> **Document section**
┌──
Time:14:00-15:00, Tuesday, May 28
Venue:E4-201
Host:Jiyuan Han, ITS
Speaker:Yueqing Feng, UC Berkeley
Title:A gluing construction of constant scalar curvature Kähler metrics of Poincaré type
Abstract:In this talk, we construct new examples of constant scalar curvature Kähler(cscK) metrics of Poincaré type from existing cscK ones. The construction is obtained via gluing a cscK metric on a compact Kähler manifold to a complete scalar-flat Kähler metric of Poincaré type on the complex space removing the origin. Assuming the compact Kähler manifold has no non-trivial holomorphic vector field, we prove the existence of cscK metrics of Poincaré type on this compact manifold removing finitely many points.
38.
Time:14:00-15:00,Wednesday, May 29
Venue:E4-201
Host:Jiyuan Han, ITS
Speaker:Ziyi Zhao, Peking University
Title:Steady Ricci soliton with nonnegative curvature away from a compact set
Abstract:In this talk, we analysis the blow-down solutions for $n$-dimensional $(n\ge 4)$ noncompact $\kappa$-noncollapsed steady gradient Ricci solitons $(M, g)$ with $\rm{Rm}\geq 0$ and ${\rm Ric}>0$ away from a compact set of $M$. As one of main results, we classified the $(n-1)$-dimensional compact split limit ancient Ricci flows. Consequently, we prove that $(M,g)$ with $\rm{Rm}\geq 0$ must be isometric to the Bryant Ricci soliton up to scaling, if there exists a sequence of normally rescaled Ricci flows of $(M,g)$, which converges subsequently to a family of shrinking quotient cylinders. The later improves a previous result of Brendle. This is a joint work with Xiaohua Zhu.
└──
> **Exercise details**
Continue the seminar talk listing above from the point where it stops.

> **Data below**
┌──
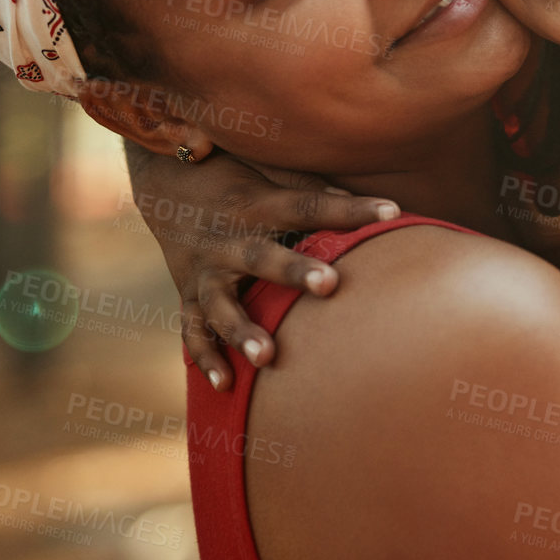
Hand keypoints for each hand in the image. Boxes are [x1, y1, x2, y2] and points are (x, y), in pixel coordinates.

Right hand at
└──
> **Response**
39.
Time:14:00-15:00,Friday, May 31
Venue:E4-201
Host:Jiyuan Han, ITS
Speaker:Minghao Miao, Nanjing University
Title:Optimal Degenerations of K-unstable Fano Threefolds
Abstract:In this talk, we will propose a question of how to explicitly determine the optimal degenerations of the K-unstable Fano manifolds as predicted by the Hamilton-Tian conjecture. We answer this question for a family of K-unstable Fano threefolds (No 2.23 in Mori-Mukai's list), which has discrete automorphism groups and the normalized Kahler-Ricci flow develops Type II singularity. Our approach is based on a new method to check weighted K-stability, which generalizes Abban-Zhuang's theory to give an estimate of the weighted delta invariant by dimension induction. Some speculative relations between the delta invariant and the H invariant will also be discussed. This is based on a joint work with Linsheng Wang.
40.
Time:11:00-12:00,Friday, June 14
Venue:E4-201
Host:Jiyuan Han, ITS
Speaker:Shijin Zhang, Beihang University
Title:A quantitative second order estimate for p-harmonic functions in manifolds under curvature-dimension condition
Abstract:In this talk, first I will introduced some results about the gradient estimate of p-harmonic functions on Riemannian manifolds, including the results of Kotschwar-Ni, Wang-Zhang, Sung-Wang. Then I will introduce the results about the quantitative second-order Sobolev estimate of for positive p-harmonic functions in Riemannian manifolds under Ricci curvature bounded from below and also for positive weighted p-harmonic functions in weighted manifolds under the Bakry-Émery curvature-dimension condition. This is a joint work with Jiayin Liu and Yuan Zhou.
41.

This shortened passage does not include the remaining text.